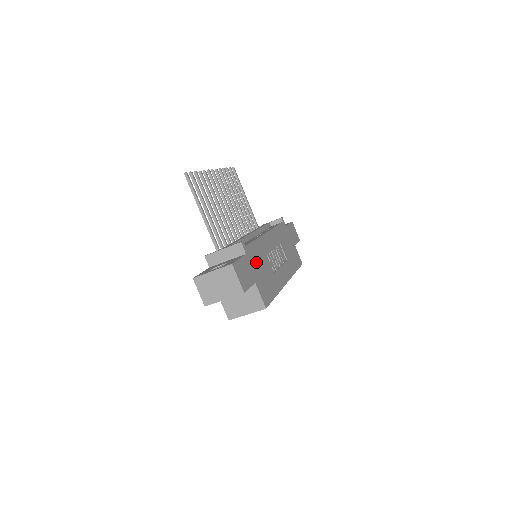
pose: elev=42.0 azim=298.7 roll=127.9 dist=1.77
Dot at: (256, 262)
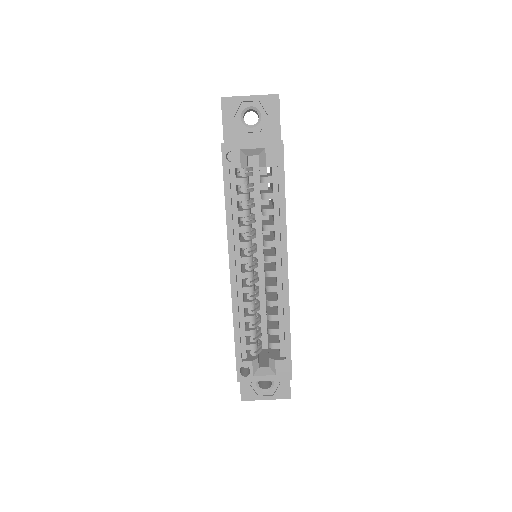
Dot at: occluded
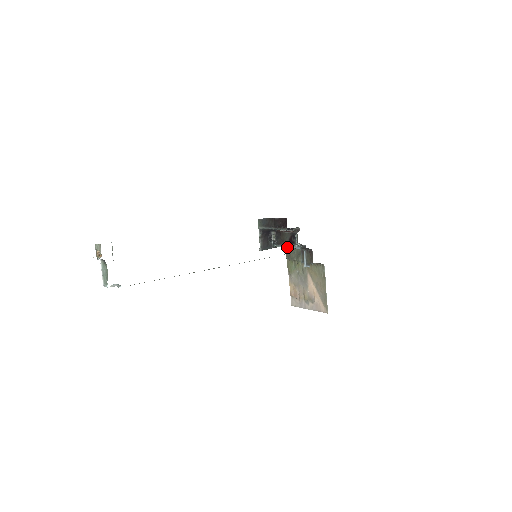
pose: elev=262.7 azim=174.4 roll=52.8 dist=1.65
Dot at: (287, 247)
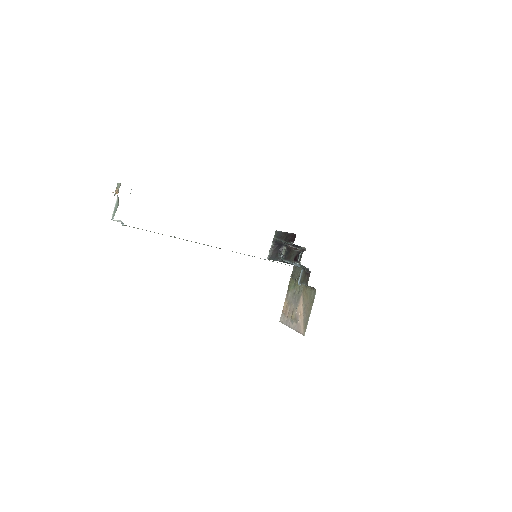
Dot at: (291, 263)
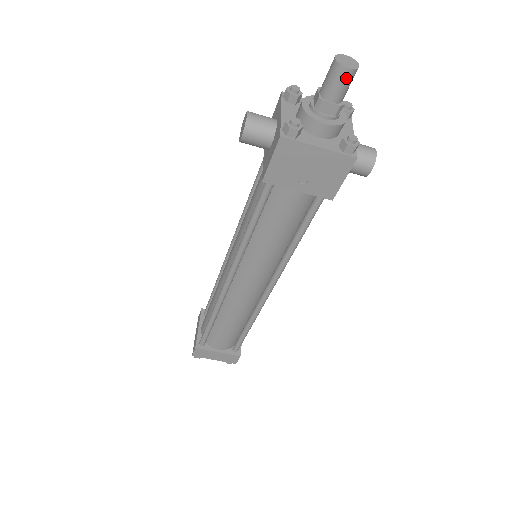
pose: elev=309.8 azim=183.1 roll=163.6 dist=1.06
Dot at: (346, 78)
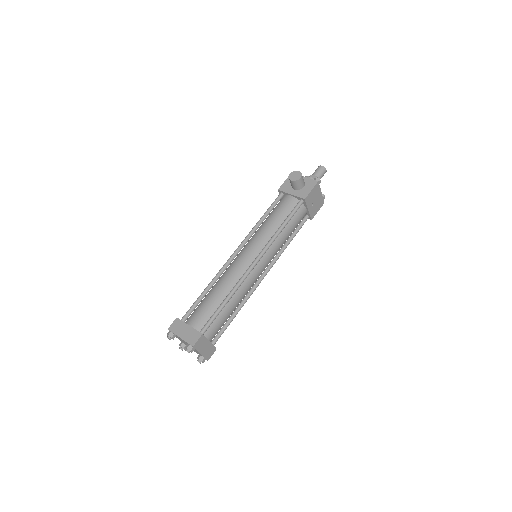
Dot at: occluded
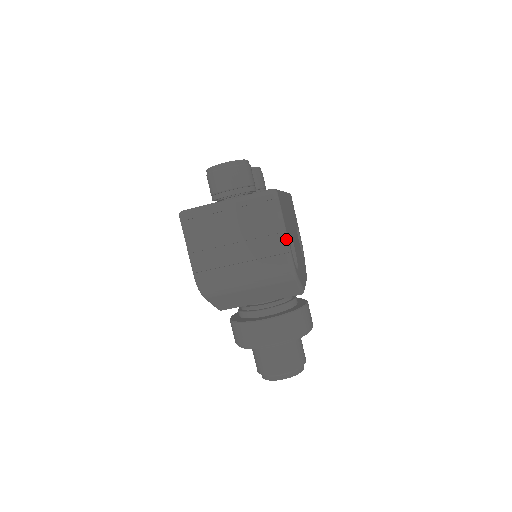
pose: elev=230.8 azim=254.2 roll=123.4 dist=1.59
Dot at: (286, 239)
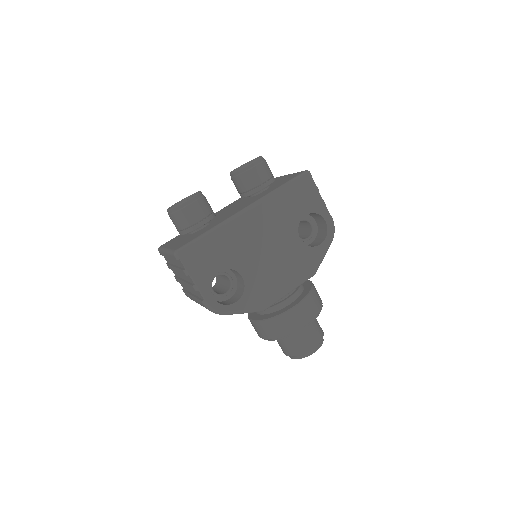
Dot at: (197, 290)
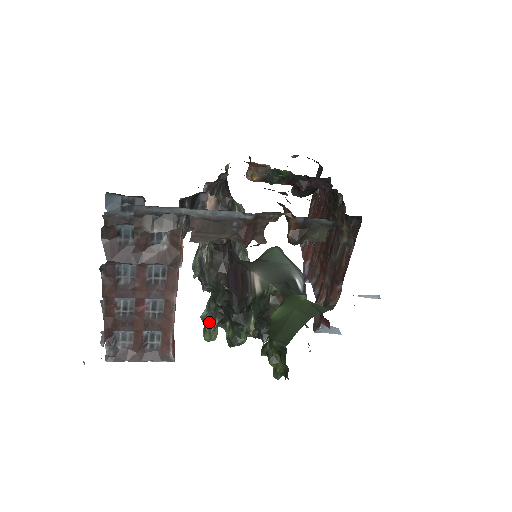
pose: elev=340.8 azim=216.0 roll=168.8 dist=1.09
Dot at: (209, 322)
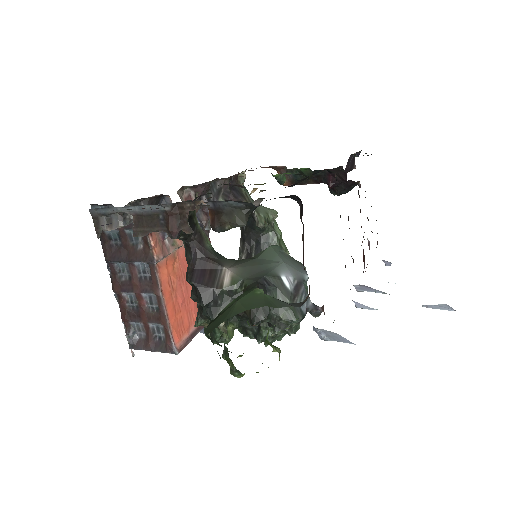
Dot at: (196, 317)
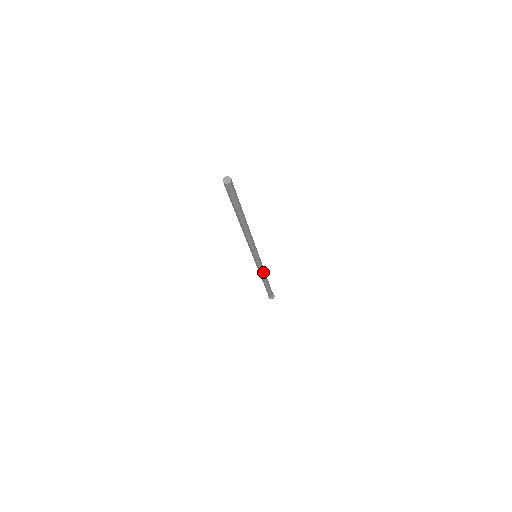
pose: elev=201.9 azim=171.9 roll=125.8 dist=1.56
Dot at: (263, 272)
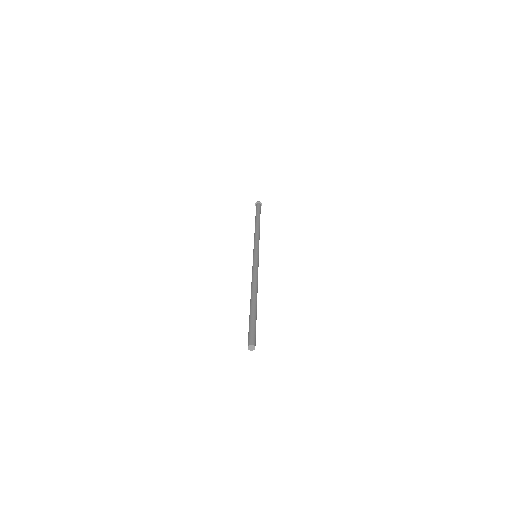
Dot at: occluded
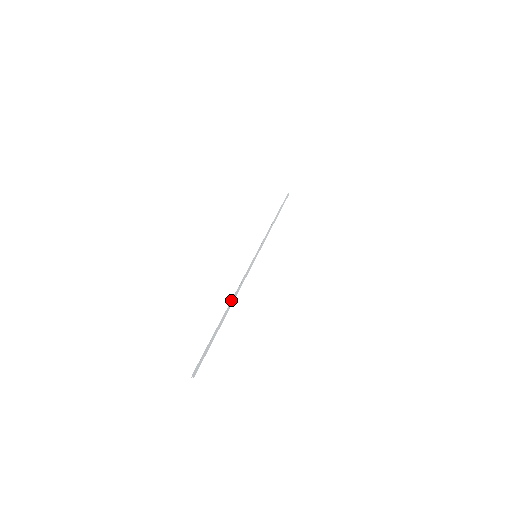
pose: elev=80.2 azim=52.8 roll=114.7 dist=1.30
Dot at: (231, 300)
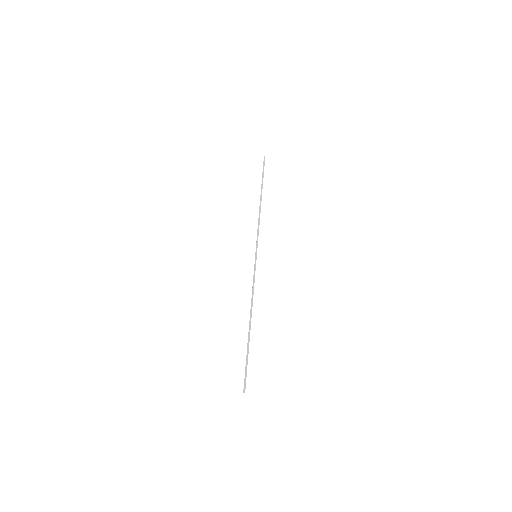
Dot at: (250, 314)
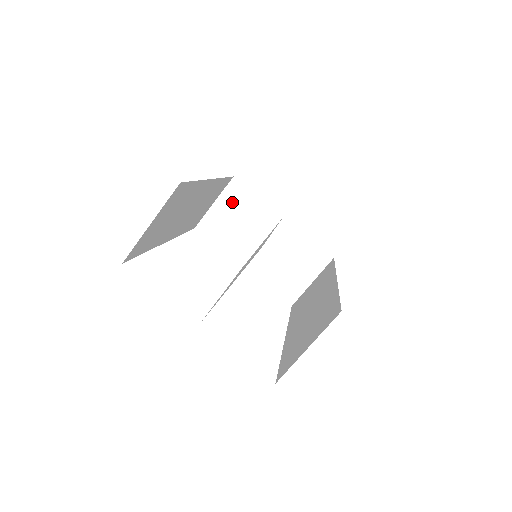
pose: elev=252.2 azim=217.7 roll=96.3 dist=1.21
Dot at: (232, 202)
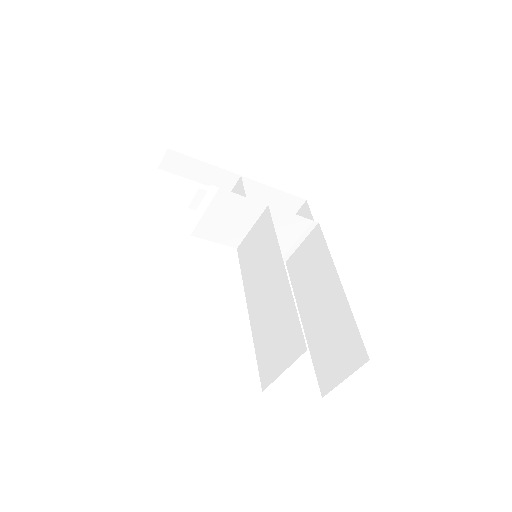
Dot at: (215, 205)
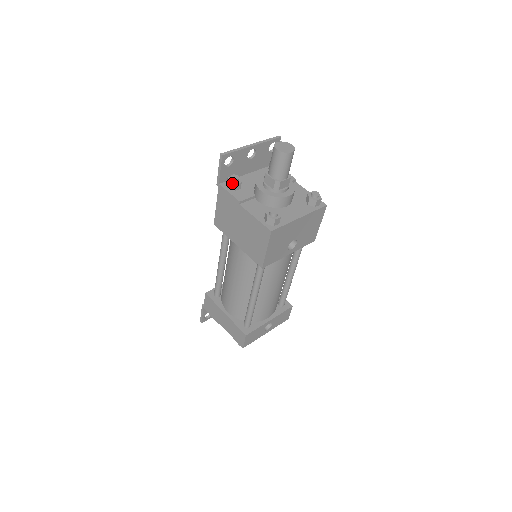
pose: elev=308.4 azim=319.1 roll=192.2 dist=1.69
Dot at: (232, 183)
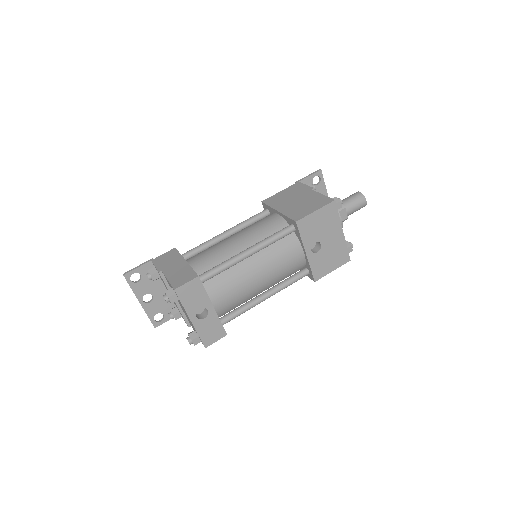
Dot at: (311, 185)
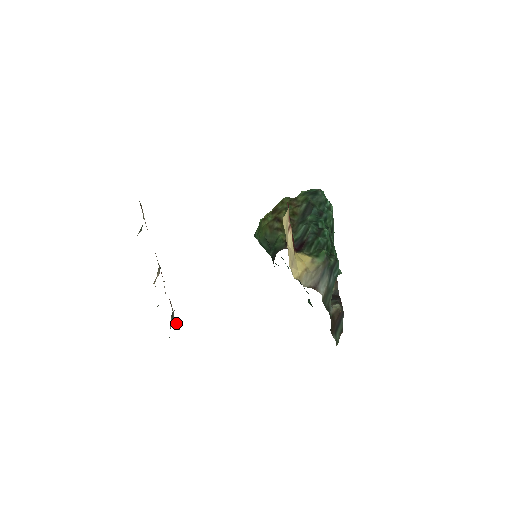
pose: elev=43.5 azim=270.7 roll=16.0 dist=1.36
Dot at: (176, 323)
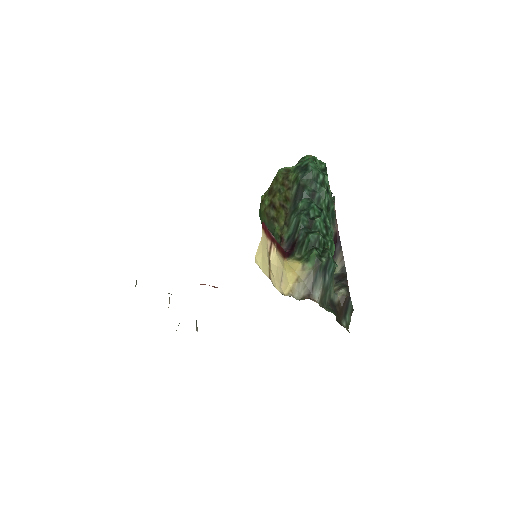
Dot at: occluded
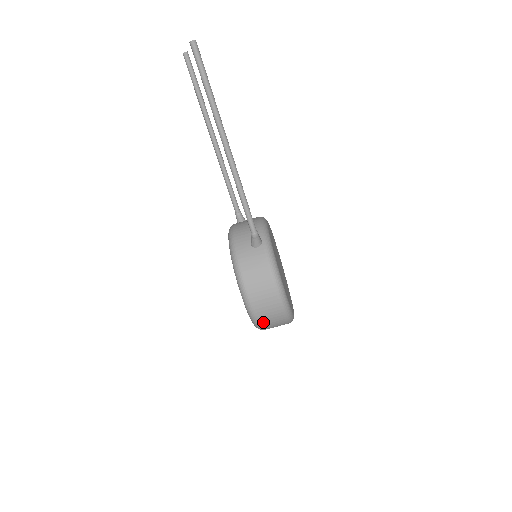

-------

Pull out each line from the items above that contains the string "dist". Case matters.

- **Completed exercise**:
pose: elev=42.0 azim=298.7 roll=127.9 dist=1.77
pose: elev=262.7 azim=174.4 roll=52.8 dist=1.65
pose: elev=309.8 azim=183.1 roll=163.6 dist=1.06
pose: elev=230.8 azim=254.2 roll=123.4 dist=1.59
pose: elev=340.8 azim=216.0 roll=168.8 dist=1.09
pose: elev=201.9 azim=171.9 roll=125.8 dist=1.56
pose: elev=80.2 azim=52.8 roll=114.7 dist=1.30
pose: elev=252.2 azim=217.7 roll=96.3 dist=1.21
pose: elev=308.4 azim=319.1 roll=192.2 dist=1.69
pose: elev=43.5 azim=270.7 roll=16.0 dist=1.36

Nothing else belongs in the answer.